See Henry, 418 Mass. at 845 ("We conclude that the net effect of

the volume of earth to be removed, the duration of the project,

and the scope of the removal project are inconsistent with the

character of the existing and intended agricultural uses"); Old

Colony Council-Boy Scouts of Am. v. Zoning Bd. of Appeals of

Plymouth, 31 Mass. App. Ct. 46, 47-49 (1991) (two and one-half

year earth removal project to create cranberry bog not

incidental to construction and maintenance of cranberry bog).
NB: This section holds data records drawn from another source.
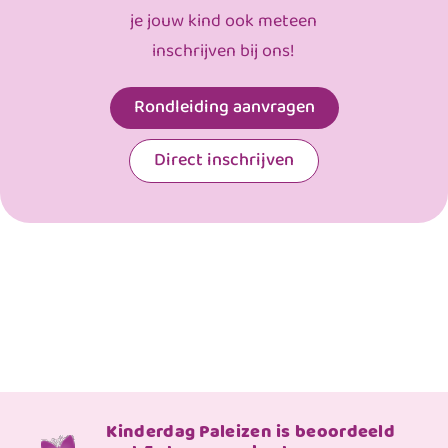
je jouw kind ook meteen
inschrijven bij ons!
Rondleiding aanvragen
Direct inschrijven
Kinderdag Paleizen is beoordeeld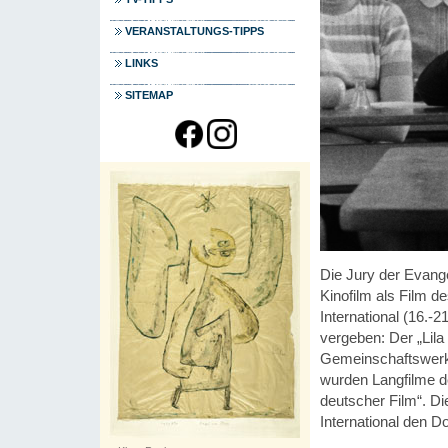
VERANSTALTUNGS-TIPPS
LINKS
SITEMAP
Die Jury der Evange
Kinofilm als Film 
International (16.-
vergeben: Der „Lil
Gemeinschaftswerk d
wurden Langfilme d
deutscher Film“. Di
International den 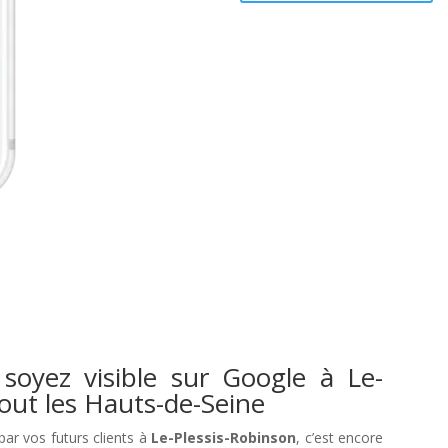
soyez visible sur Google à Le-
tout les Hauts-de-Seine
 par vos futurs clients à
Le-Plessis-Robinson
, c’est encore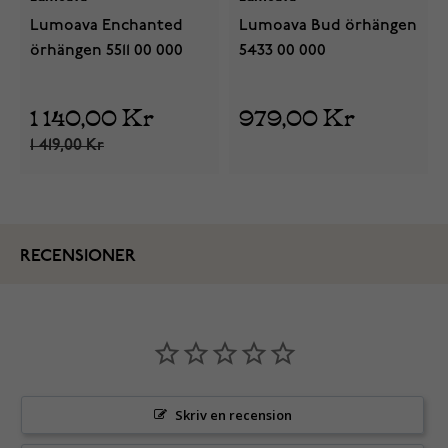
Lumoava Enchanted
Lumoava Bud örhängen
örhängen 5511 00 000
5433 00 000
1 140,00 Kr
979,00 Kr
1 419,00 Kr
RECENSIONER
Skriv en recension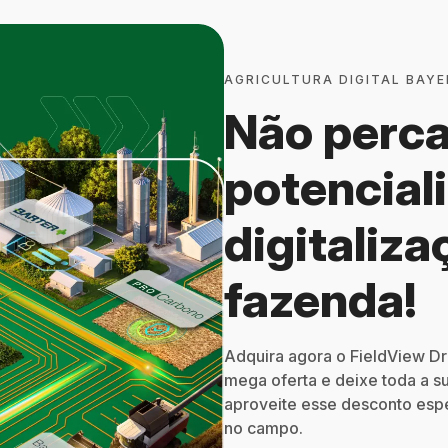
AGRICULTURA DIGITAL BAYE
Não perca
potenciali
digitaliza
fazenda!
Adquira agora o FieldView 
mega oferta e deixe toda a su
aproveite esse desconto espe
no campo.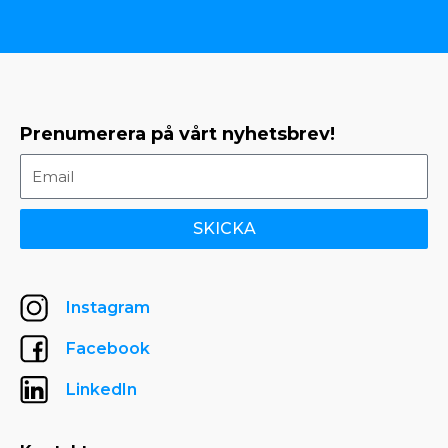
Prenumerera på vårt nyhetsbrev!
SKICKA
Instagram
Facebook
LinkedIn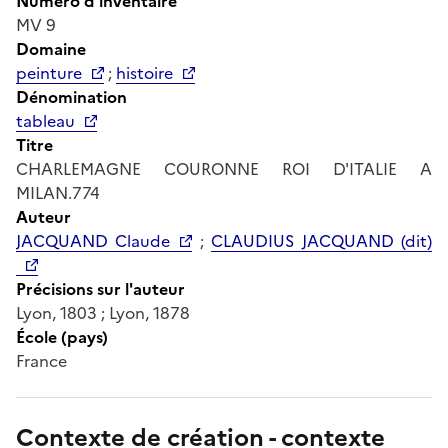
Numéro d'inventaire
MV 9
Domaine
peinture
;
histoire
Dénomination
tableau
Titre
CHARLEMAGNE COURONNE ROI D'ITALIE A
MILAN.774
Auteur
JACQUAND Claude
;
CLAUDIUS JACQUAND (dit)
Précisions sur l'auteur
Lyon, 1803 ; Lyon, 1878
École (pays)
France
Contexte de création - contexte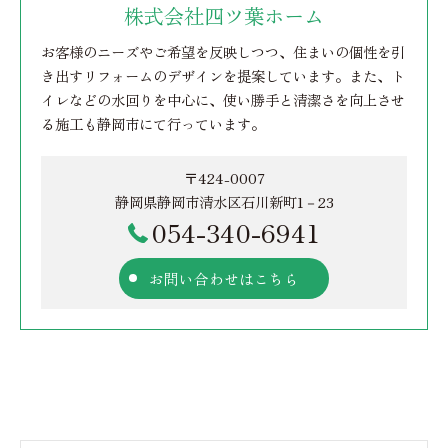
株式会社四ツ葉ホーム
お客様のニーズやご希望を反映しつつ、住まいの個性を引
き出すリフォームのデザインを提案しています。また、ト
イレなどの水回りを中心に、使い勝手と清潔さを向上させ
る施工も静岡市にて行っています。
〒424-0007
静岡県静岡市清水区石川新町1－23
054-340-6941
お問い合わせはこちら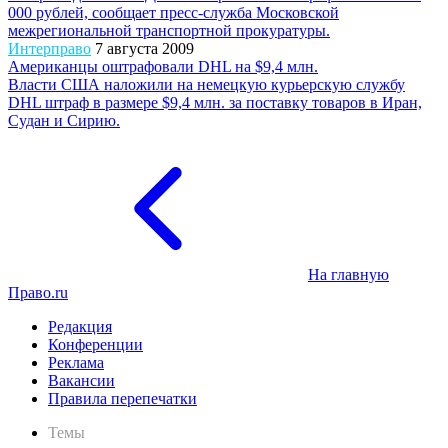
000 рублей, сообщает пресс-служба Московской
межрегиональной транспортной прокуратуры.
Интерправо
7 августа 2009
Американцы оштрафовали DHL на $9,4 млн.
Власти США наложили на немецкую курьерскую службу
DHL штраф в размере $9,4 млн. за поставку товаров в Иран,
Судан и Сирию.
На главную
Право.ru
Редакция
Конференции
Реклама
Вакансии
Правила перепечатки
Темы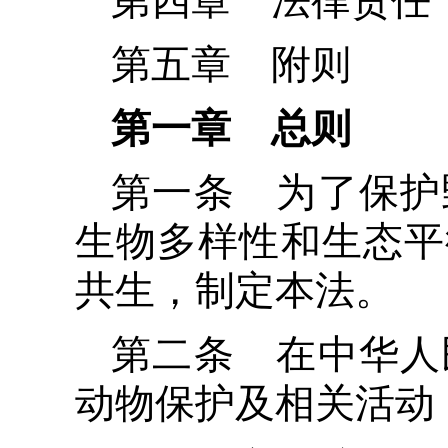
第四章 法律责任
第五章 附则
第一章 总则
第一条 为了保护
生物多样性和生态平
共生，制定本法。
第二条 在中华人
动物保护及相关活动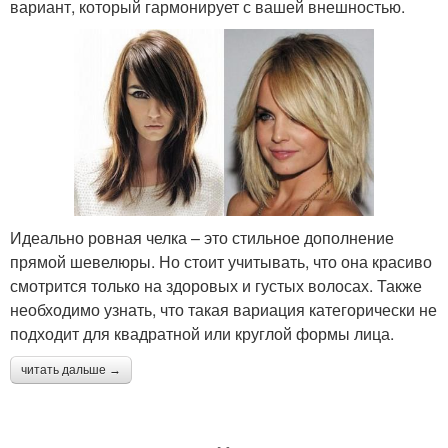
вариант, который гармонирует с вашей внешностью.
Идеально ровная челка – это стильное дополнение
прямой шевелюры. Но стоит учитывать, что она красиво
смотрится только на здоровых и густых волосах. Также
необходимо узнать, что такая вариация категорически не
подходит для квадратной или круглой формы лица.
читать дальше →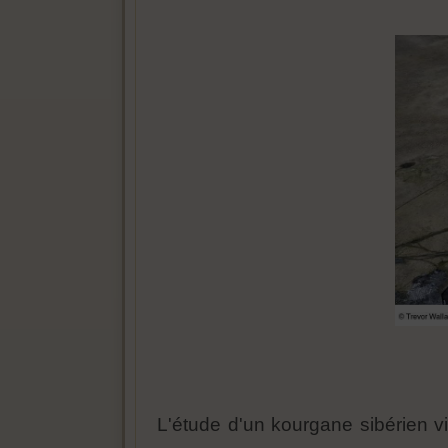
L'étude d'un kourgane sibérien vi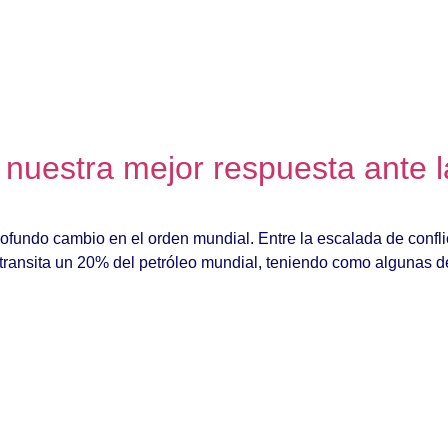
 nuestra mejor respuesta ante l
undo cambio en el orden mundial. Entre la escalada de conflict
ransita un 20% del petróleo mundial, teniendo como algunas d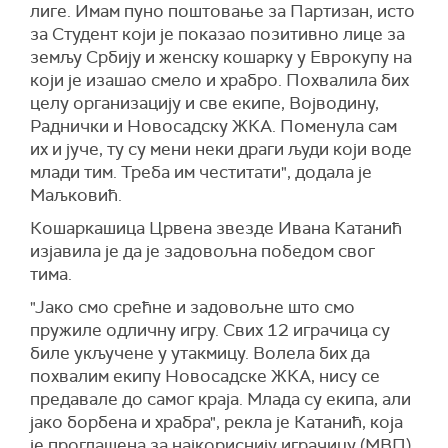
лиге. Имам пуно поштовање за Партизан, исто
за Студент који је показао позитивно лице за
земљу Србију и женску кошарку у Еврокупу на
који је изашао смело и храбро. Похвалила бих
целу организацију и све екипе, Војводину,
Раднички и Новосадску ЖКА. Поменула сам
их и јуче, ту су мени неки драги људи који воде
млади тим. Треба им честитати", додала је
Маљковић.
Кошаркашица Црвена звезде Ивана Катанић
изјавила је да је задовољна победом свог
тима.
"Јако смо срећне и задовољне што смо
пружиле одличну игру. Свих 12 играчица су
биле укључене у утакмицу. Волела бих да
похвалим екипу Новосадске ЖКА, нису се
предавале до самог краја. Млада су екипа, али
јако борбена и храбра", рекла је Катанић, која
је проглашена за најкориснију играчицу (МВП)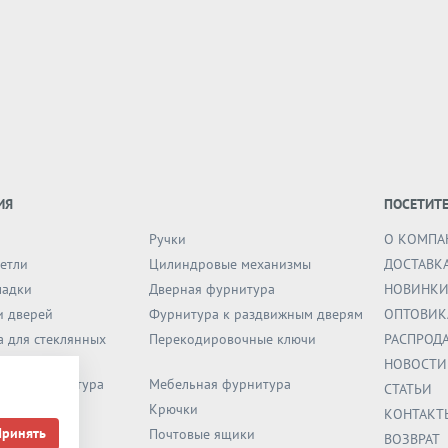
ИЯ
ПОСЕТИТ
Ручки
О КОМПА
етли
Цилиндровые механизмы
ДОСТАВК
ладки
Дверная фурнитура
НОВИНК
и дверей
Фурнитура к раздвижным дверям
ОПТОВИК
 для стеклянных
Перекодировочные ключи
РАСПРОД
НОВОСТИ
и ПВХ фурнитура
Мебельная фурнитура
СТАТЬИ
ны
Крючки
КОНТАКТ
Принять
и
Почтовые ящики
ВОЗВРАТ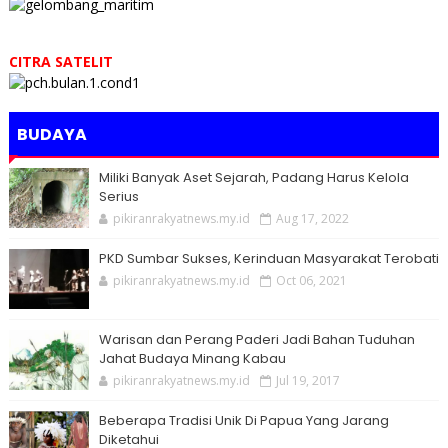
CITRA SATELIT
BUDAYA
Miliki Banyak Aset Sejarah, Padang Harus Kelola
Serius
pikiranrakyatnews.my.id
Aug 17, 2022
PKD Sumbar Sukses, Kerinduan Masyarakat Terobati
pikiranrakyatnews.my.id
Oct 06, 2021
Warisan dan Perang Paderi Jadi Bahan Tuduhan
Jahat Budaya Minang Kabau
pikiranrakyatnews.my.id
Jul 19, 2017
Beberapa Tradisi Unik Di Papua Yang Jarang
Diketahui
While they consider earth removal projects, as contrasted with a

filling project as in the present case, those cases are

instructive.

     Here, the 1985 special permit, see note 3, supra, called

for storing removed topsoil on the site and the bylaw then in
                                                                  17

effect provided that "as soon as possible thereafter [following

excavation], ground levels and grades shall be established in

accordance with the specifications set forth in the special

permit."   It is unclear on the present record whether the quarry

operators complied with the bylaw or the special permit, and in

any event, that special permit expired by its terms after three

years and was not renewed.13   It may well be that for this or

other reasons, some level of reclamation may be considered

necessary "site work" without constituting a separate and

independent "use."   We note, however, that the record suggests

that the average elevation of the site before quarrying began

was approximately 200 feet above sea level, and that MCGI

proposes to create a flat plateau of fourteen to seventeen acres

at an elevation of 299.5 feet.   Although MCGI has stated that

the purpose of the project is "to improve current topographic

conditions by restoring elevations to pre-quarrying conditions,

install a sustainable vegetative cover[,] and prepare the

property for future development," in fact, the filling it

proposes to conduct will bring the site to a much higher

elevation than the prequarrying elevation, and it has not

attempted to justify the proposed elevation as necessary for any

general or specific use.

     13A subsequent special permit, issued in 1991, was revoked
in 1992.
                                                                    18

     Conclusion.    The judgment of the Land Court entered August

1, 2022, is vacated.    The case is remanded for further

proceedings on the use issue consistent with this opinion and

for the entry of a declaration that MCGI's proposed project, if

conducted so that only de minimis quantities of harmful

materials are deposited, would not constitute a commercial

dumping ground as that term is used in the bylaw.14

                                     So ordered.

     14   The board's request for costs is denied.